### Short exercise
Answer these questions about the forum thread below:
(a) According to the first reply, which export is the XML tagging feature meant for?
(b) What happened when the original poster tried exporting according to XML (tag) structure?
(c) In the poster's desired HTML, what class does the DIV around each H2 section have?

### Document passage

5 Replies Latest reply on Dec 29, 2012 10:18 PM by John Hawkinson

    How can I combine XML info into HTML/ePub export?

    SLTyPete Level 1

      I'm creating a workflow that exports large InDesign documents to a complex online eDocument system.

       

      The documents contain highly formatted chunks of content with no automatic semantic (meaning/purpose) markup.

       

      It looks like I can add structure tags through a variety of means, to provide the semantic meaning (styles->tags, scripts, grep styles, plus some manual effort).

       

      My problem is: how do I inject the structure/tag info into the output?

       

      I've tried exporting according to XML (tag) structure. That appears to successfully define the sequence of output, but none of the actual tag structure shows up in the output (in either EPUB or HTML output).

       

      What would be ideal would be if I could export to HTML or ePub and surround content chunks with <div> tags marked up with the tag names.

       

      But right now, I'd be happy for any export format that gives me the HTML content, and XML/tagged semantics.

       

      Anybody have any ideas?

       

      Thanks so much,

      Pete

        • 1. Re: How can I combine XML info into HTML/ePub export?
          John Hawkinson Level 5

          The intended use of this feature (XML tagging) is for InDesign's XML export, not EPUB or HTML export.

          So...you are not in a good situation.

           

          If you have a sufficiently advanced workflow, you may be able to translate the XML export (or also potentially InDesign's IDML export, but that is much more complicated) into what you want from EPUB or HTML.

          • 2. Re: How can I combine XML info into HTML/ePub export?
            SLTyPete Level 1

            Hmmm...

             

            XML is *not* a requirement. Just finding a way to represent the meaning of the content.

             

            The real challenge (in this case) reduces to grouping content into a hierarchy, much like the levels of a TOC.

             

            I can easily define a particular HTML tag for a given paragraph style (eg H1).

             

            What I can't do so easily is put a <DIV> around the entire section represented by that header. In a sense, I'd love a way to put nested <DIV>s around each H1 level "chunk" of content, and each H2 level etc.

             

            IOW (using semi-real HTML)... instead of just

             

            <H1>Top header </H1>

              <H2>Section header </H2>

                   some content

              <H2>Section header </H2>

                   some content

            <H1>Top header</H1>

               ...

             

            I want

            <DIV class=TopSection>

            <H1>Top header </H1>

              <DIV class=SectionLev2>

              <H2>Section header </H2>

                   some content

              </DIV>

              <DIV class=SectionLev2>

              <H2>Section header </H2>

                   some content

               </DIV>

            </DIV>

            <DIV class=TopSection>

            <H1>Top header</H1>

               ...

### Supplied entries

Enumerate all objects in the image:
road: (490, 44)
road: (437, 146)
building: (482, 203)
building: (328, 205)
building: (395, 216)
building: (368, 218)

### Output of the exercise
(a) InDesign's XML export, not EPUB or HTML export.
(b) The export seemed to set the sequence of output correctly, but none of the actual tag structure appeared in the EPUB or HTML output.
(c) SectionLev2.